Show each line of the entries below in which the word "solid" appears.

▸ Web page revision data:
_ _ _
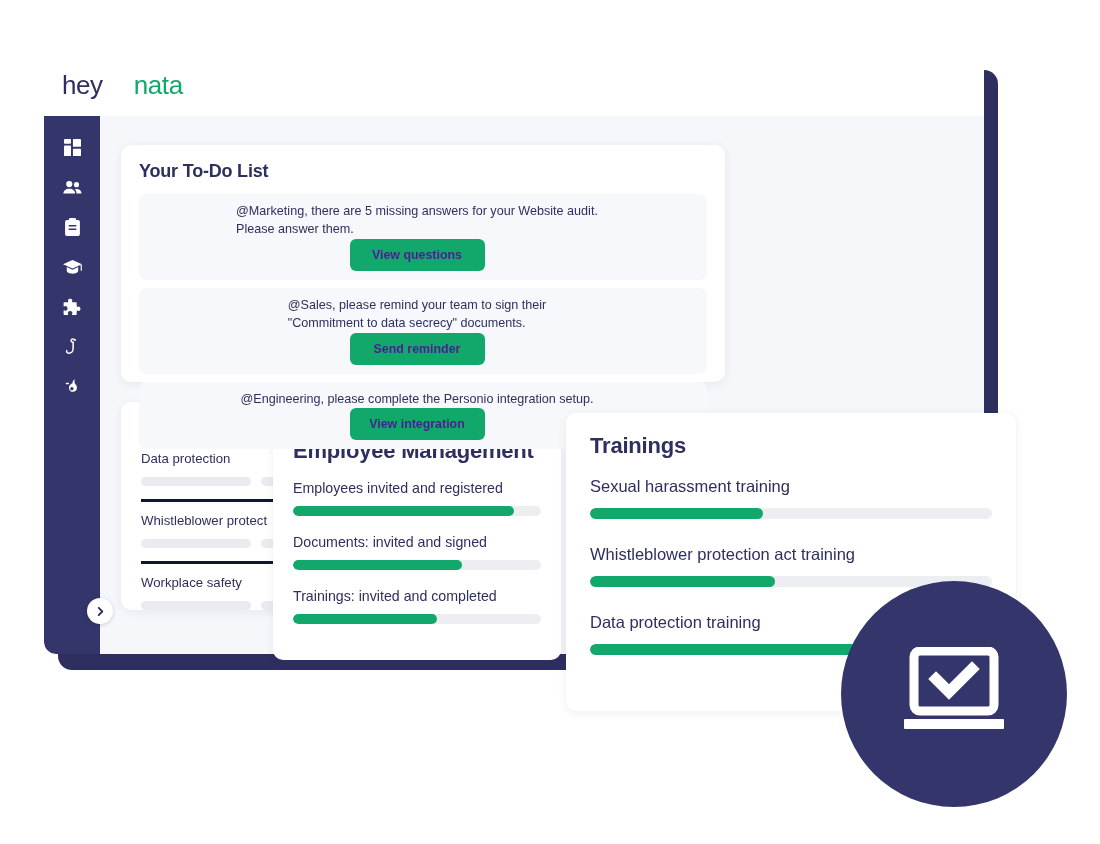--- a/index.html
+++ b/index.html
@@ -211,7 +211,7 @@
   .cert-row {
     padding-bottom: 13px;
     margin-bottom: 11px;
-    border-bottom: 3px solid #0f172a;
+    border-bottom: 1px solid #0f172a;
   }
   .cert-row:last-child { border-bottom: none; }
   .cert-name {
_ _ _
▸ ANSWER TO THE PROBLEM:
-    border-bottom: 3px solid #0f172a;
+    border-bottom: 1px solid #0f172a;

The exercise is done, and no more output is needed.